Although for most of the year, at least, the habitats at Rhos Goch may not be very friendly to human visitors, they are extremely good for some visiting and resident birds and for other wildlife. In addition there are a number of interesting and unusal plants at various parts of the reserve; these include bog mosses found in water-filled hollows that occur across the surface of the mire. Both Sphagnum cuspidatum and Sphagnum recurvum occur in these areas along with some of the most beautiful of the wetland wildlflowers - Bogbean (Menyanthes trifoliata), Marsh Cinquefoil (Comosum palustre), Marsh Marigold (Caltha palustris), Greater Spearwort (Ranunculus lingua), Lesser Spearwort (Ranunculus flammula), Bladderwort (Utricularia australis), and even the magnificent Royal Fern (Osmunda regalis).
Pillwort (Pilularia globulifera), an unusual kind of fern, is also found in the wet and muddy parts of the reserve. Its leaves are bright green and hair-like, but its common name derives from a hard pill-like swelling which is found on the rhizome of the plant.

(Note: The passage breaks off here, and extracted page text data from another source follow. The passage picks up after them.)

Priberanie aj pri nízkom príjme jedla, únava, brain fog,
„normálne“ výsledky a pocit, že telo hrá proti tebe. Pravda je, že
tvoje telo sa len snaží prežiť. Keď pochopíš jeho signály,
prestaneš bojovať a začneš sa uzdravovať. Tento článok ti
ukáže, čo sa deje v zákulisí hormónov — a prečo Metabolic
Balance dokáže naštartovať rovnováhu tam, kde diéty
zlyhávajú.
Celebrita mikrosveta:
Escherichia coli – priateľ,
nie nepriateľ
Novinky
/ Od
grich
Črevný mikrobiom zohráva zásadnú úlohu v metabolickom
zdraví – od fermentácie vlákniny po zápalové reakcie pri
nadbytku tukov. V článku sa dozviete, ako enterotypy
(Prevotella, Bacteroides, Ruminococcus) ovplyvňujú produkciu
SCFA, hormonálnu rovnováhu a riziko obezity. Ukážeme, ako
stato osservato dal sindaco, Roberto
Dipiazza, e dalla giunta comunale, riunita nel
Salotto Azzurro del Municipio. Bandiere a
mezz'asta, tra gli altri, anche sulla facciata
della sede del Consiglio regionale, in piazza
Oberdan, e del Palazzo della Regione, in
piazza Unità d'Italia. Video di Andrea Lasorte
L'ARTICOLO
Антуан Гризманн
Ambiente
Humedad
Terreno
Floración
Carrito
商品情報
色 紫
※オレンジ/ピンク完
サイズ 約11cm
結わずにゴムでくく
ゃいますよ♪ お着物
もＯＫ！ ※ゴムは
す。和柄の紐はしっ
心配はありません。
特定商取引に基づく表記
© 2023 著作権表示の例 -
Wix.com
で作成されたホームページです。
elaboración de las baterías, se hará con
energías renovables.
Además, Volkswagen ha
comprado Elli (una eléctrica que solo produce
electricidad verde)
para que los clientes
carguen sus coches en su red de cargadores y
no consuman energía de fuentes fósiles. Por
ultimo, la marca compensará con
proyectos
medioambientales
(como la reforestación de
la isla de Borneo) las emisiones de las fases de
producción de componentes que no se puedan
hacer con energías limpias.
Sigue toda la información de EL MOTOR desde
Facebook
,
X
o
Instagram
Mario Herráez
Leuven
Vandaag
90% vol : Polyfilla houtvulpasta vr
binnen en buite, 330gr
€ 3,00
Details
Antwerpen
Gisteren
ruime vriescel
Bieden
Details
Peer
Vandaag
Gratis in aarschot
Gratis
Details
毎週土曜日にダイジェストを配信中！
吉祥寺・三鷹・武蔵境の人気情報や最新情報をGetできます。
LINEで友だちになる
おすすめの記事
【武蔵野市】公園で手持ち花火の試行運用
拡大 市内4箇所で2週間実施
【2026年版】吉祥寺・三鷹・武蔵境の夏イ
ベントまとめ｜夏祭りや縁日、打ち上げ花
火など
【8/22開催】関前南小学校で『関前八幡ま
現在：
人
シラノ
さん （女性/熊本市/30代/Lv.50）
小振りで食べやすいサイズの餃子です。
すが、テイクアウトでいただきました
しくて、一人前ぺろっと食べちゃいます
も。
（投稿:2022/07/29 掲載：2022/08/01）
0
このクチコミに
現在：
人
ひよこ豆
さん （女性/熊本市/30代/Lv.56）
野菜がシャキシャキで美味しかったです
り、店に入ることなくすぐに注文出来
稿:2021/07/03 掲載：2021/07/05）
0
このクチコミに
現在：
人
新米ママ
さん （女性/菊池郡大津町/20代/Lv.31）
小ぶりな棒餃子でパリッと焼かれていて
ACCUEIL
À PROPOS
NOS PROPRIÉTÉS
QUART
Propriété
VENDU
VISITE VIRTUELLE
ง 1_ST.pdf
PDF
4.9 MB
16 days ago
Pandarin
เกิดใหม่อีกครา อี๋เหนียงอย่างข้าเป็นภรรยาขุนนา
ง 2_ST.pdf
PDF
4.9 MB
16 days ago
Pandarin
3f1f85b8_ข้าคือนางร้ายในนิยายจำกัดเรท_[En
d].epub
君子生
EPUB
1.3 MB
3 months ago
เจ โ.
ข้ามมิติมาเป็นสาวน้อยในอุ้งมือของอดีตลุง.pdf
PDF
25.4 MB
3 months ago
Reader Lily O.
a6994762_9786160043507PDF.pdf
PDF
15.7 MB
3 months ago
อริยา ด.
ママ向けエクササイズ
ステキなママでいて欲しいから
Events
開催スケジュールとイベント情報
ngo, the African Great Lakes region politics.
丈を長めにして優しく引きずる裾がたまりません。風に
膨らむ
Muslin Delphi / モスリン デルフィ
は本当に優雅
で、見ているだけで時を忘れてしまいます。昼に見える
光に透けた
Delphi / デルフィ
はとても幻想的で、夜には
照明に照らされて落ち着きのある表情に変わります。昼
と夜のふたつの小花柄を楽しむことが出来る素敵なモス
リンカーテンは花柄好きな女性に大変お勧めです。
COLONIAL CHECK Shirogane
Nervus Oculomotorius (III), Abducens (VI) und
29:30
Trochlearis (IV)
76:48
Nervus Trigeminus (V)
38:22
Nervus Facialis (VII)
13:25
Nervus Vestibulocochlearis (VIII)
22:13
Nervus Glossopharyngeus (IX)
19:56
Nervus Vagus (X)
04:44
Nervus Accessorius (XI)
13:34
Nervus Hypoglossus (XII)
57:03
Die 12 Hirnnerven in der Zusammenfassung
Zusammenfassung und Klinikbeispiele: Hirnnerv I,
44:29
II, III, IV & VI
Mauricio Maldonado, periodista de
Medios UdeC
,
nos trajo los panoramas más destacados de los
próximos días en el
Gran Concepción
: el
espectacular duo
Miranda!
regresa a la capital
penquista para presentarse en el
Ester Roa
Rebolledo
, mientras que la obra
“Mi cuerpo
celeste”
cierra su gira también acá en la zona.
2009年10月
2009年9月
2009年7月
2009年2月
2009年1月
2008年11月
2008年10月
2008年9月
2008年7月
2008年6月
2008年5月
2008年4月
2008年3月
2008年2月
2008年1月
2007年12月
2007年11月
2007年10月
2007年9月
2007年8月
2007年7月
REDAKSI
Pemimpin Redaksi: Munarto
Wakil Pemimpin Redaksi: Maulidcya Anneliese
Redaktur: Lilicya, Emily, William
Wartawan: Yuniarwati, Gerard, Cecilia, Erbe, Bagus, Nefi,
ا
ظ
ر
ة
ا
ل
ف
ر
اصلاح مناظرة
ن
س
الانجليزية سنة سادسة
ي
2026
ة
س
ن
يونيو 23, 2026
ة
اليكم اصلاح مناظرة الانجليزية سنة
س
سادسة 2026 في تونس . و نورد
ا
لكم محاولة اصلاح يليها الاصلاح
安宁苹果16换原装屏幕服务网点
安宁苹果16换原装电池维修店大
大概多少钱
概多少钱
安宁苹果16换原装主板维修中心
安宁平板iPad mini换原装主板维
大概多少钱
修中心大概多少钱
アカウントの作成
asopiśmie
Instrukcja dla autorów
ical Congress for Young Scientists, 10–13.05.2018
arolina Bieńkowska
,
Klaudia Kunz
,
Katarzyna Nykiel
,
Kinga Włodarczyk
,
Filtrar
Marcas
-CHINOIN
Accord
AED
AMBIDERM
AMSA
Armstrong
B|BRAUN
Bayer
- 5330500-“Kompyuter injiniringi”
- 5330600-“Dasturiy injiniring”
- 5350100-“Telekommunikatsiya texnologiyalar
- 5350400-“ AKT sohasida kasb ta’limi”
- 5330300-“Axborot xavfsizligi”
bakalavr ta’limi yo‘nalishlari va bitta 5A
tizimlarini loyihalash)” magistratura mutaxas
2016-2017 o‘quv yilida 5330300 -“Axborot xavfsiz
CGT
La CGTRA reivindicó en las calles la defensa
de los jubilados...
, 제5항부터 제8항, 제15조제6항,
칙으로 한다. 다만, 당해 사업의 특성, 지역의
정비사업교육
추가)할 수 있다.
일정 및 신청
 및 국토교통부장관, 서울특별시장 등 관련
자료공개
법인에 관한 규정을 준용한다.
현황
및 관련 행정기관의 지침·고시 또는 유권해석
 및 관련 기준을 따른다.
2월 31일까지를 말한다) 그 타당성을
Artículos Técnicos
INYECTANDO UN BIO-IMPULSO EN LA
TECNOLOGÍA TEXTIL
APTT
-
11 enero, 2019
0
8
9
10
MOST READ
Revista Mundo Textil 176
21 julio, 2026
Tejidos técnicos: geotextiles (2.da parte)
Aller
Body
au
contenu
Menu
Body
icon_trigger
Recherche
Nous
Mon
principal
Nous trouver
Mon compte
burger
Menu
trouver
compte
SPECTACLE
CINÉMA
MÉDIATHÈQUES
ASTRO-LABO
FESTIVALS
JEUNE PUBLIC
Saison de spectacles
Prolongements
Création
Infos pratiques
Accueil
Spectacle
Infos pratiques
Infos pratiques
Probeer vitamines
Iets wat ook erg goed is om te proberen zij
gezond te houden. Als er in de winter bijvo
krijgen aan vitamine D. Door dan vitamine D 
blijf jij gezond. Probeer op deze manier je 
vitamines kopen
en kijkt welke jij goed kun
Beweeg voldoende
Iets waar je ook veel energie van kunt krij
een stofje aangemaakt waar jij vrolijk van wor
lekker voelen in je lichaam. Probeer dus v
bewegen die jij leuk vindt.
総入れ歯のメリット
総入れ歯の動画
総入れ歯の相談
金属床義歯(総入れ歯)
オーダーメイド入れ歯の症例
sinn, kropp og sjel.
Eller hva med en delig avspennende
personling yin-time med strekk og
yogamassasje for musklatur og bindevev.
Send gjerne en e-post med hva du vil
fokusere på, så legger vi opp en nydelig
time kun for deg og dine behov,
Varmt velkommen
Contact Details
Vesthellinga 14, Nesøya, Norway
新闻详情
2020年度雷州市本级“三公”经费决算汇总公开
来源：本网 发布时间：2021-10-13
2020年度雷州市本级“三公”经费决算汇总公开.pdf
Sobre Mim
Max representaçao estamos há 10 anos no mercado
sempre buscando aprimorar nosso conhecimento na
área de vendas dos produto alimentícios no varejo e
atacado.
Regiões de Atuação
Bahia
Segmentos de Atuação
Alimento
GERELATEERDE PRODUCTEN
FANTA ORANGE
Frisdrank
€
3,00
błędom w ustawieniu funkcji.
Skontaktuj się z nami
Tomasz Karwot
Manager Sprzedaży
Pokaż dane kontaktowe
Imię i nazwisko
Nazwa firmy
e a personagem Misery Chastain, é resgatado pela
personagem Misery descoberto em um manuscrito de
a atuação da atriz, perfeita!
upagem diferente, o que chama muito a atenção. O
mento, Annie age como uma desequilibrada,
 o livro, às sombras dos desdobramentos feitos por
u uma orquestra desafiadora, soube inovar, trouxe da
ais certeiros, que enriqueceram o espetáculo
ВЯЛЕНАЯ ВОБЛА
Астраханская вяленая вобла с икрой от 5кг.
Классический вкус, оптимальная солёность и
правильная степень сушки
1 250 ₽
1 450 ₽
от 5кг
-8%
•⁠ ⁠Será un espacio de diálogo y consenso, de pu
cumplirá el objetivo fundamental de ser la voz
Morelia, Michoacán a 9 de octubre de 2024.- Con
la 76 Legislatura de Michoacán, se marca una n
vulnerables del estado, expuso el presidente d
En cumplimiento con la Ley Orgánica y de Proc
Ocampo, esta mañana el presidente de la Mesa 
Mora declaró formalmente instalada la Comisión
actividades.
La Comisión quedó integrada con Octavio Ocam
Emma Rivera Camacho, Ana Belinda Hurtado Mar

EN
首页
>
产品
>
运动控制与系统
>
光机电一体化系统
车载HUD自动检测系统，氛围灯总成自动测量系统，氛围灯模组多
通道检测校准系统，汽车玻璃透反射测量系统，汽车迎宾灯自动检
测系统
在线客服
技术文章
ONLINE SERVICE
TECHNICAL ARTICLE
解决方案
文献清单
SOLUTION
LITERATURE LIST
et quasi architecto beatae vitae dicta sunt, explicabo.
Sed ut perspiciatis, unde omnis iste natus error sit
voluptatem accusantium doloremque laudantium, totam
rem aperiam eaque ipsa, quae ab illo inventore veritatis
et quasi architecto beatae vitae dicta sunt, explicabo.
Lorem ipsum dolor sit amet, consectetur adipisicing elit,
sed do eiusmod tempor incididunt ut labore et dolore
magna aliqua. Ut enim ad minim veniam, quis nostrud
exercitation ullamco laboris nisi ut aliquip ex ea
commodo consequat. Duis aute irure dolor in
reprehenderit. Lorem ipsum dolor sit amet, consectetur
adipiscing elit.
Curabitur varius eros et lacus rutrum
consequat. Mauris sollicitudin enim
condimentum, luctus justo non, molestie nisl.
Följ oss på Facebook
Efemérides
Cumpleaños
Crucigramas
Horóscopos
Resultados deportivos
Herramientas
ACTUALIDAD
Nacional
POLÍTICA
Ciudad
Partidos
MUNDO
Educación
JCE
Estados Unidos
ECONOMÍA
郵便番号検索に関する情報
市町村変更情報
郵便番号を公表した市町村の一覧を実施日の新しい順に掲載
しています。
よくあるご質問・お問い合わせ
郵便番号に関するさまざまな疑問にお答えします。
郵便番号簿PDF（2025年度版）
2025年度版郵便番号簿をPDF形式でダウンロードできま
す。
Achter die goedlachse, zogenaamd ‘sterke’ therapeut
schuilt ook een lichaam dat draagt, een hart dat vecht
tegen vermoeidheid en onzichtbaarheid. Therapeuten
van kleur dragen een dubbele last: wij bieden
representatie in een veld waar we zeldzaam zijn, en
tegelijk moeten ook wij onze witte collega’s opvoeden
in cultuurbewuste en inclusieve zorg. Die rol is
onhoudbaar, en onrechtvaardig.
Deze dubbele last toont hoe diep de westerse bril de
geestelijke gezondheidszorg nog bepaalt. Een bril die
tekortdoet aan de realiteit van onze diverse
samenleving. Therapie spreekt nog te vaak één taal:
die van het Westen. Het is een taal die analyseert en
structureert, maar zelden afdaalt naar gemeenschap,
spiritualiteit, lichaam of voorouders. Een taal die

For wild orchid lovers both Heath Spotted-orchid (Dactylorhiza maculata) and marsh orchids bloom at Rhos Goch towards the end of May and throughout June.
The drier areas of the reserve are dominated by Heather (Calluna vulgaris), Cross-leaved Heath (Erica tetralix) and Purple Moor-grass (Molinia caerula). Both the remnant alluvial forest and bog woodland that encircle the bog at Rhos Goch are also important features which contribute to the reserve having been designated as an SAC.
If you exclude the Elan Valley Estate and Claerwen National Nature Reserve, which abound with Buzzards (Buteo buteo) and Red Kites (Milvus milvus), this part of Wales is not particularly good for birdwatching. Rhos Goch does get a few callers-in along with its populations of resident birds, however. Snipe (Gallinago gallinago), Lapwing (Vanellus vanellus), Reed Bunting (Emberiza schoeniclus), Sedge Warbler (Acrocephalus schoenobaenus), Grasshopper Warbler (Locustella naevia) and Curlew (Numenius arquata) have all been recorded here in recent times. In the summer Water Rail (Rallus aquaticus) is rumoured to be heard but not seen!
The managed grazing at Rhos Goch creates bare muddy patches that are particularly good for invertebrates, and some rare species of beetles, and spiders are present. The scarce Blue-tailed Damselfly (Ischnura pumilio) lives in the wetter parts of the reserve.
Wales is exceptionally lucky in having a number of bog, fen and mire nature reserves. If you are really interested to go and see them and learn more about the wonderful wildlife of such places but are worried about the safety concerns of visiting Rhos Goch particularly with young children in tow, there are others that are better suited for visitors. In North Wales there is Fenns, Whixall and Bettisfield Mosses NNR, and the Anglesey Fens NNRs, while in Southwest Wales Tregaron Bog (Cors Caron) NNR and Borth Bog (Cors Fochno) at Dyfi NNR are all outstanding examples of this type of habitat. These NNRs, with their excellent facilities, are ideal for the whole family to visit and enjoy.